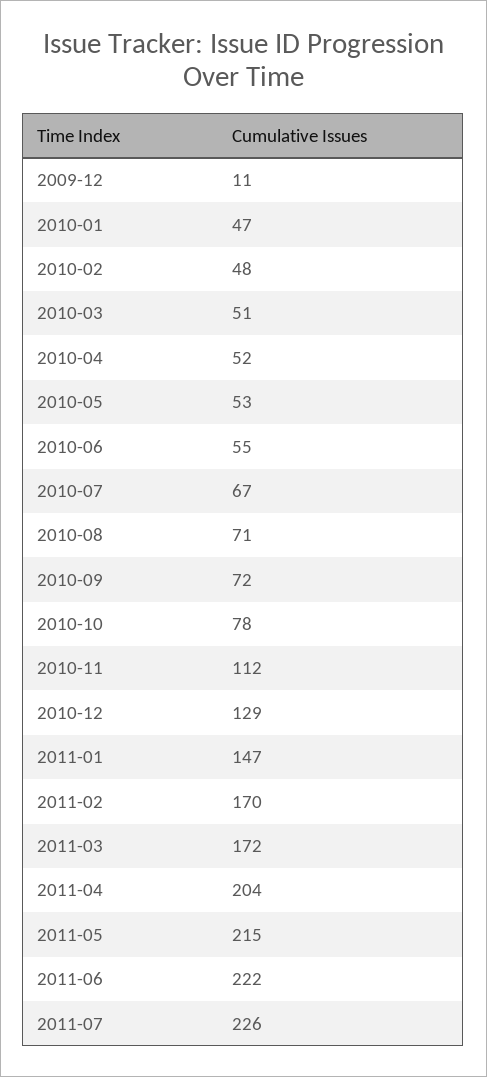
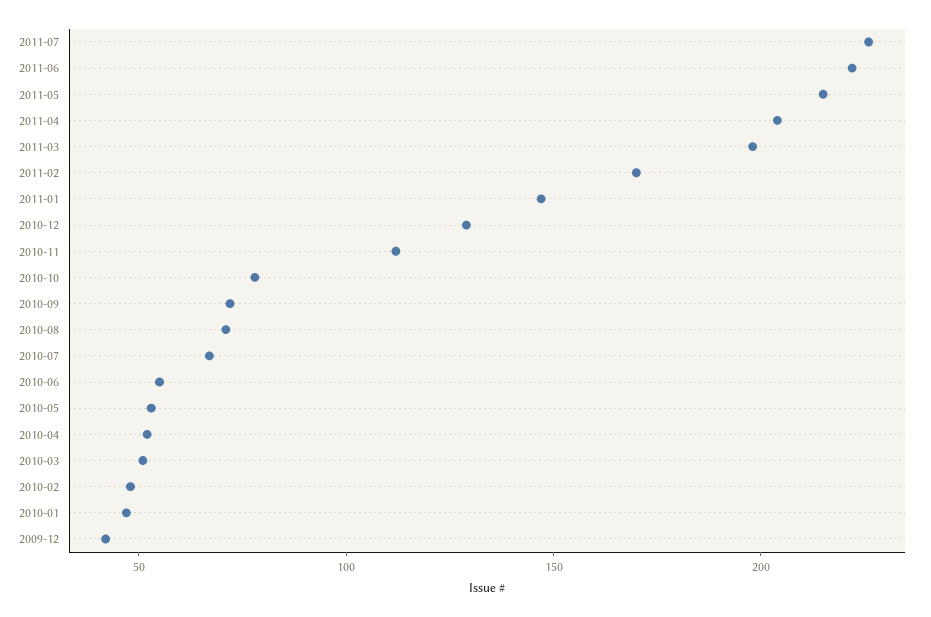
  {
-   "2009-12": 11,
+   "2009-12": 40,
    "2010-01": 47,
    "2010-02": 48,
    "2010-03": 51,
    "2010-04": 52,
    "2010-05": 53,
    "2010-06": 55,
    "2010-07": 67,
    "2010-08": 71,
    "2010-09": 72,
    "2010-10": 78,
    "2010-11": 112,
    "2010-12": 129,
    "2011-01": 147,
    "2011-02": 170,
-   "2011-03": 172,
+   "2011-03": 200,
    "2011-04": 204,
    "2011-05": 215,
    "2011-06": 222,
    "2011-07": 226
  }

◆ Exercise instructions
Where a picture appears, skip it and copy the rest of the data word for word.

◆ Solved exercise
  {
-   "2009-12": 11,
+   "2009-12": 40,
    "2010-01": 47,
    "2010-02": 48,
    "2010-03": 51,
    "2010-04": 52,
    "2010-05": 53,
    "2010-06": 55,
    "2010-07": 67,
    "2010-08": 71,
    "2010-09": 72,
    "2010-10": 78,
    "2010-11": 112,
    "2010-12": 129,
    "2011-01": 147,
    "2011-02": 170,
-   "2011-03": 172,
+   "2011-03": 200,
    "2011-04": 204,
    "2011-05": 215,
    "2011-06": 222,
    "2011-07": 226
  }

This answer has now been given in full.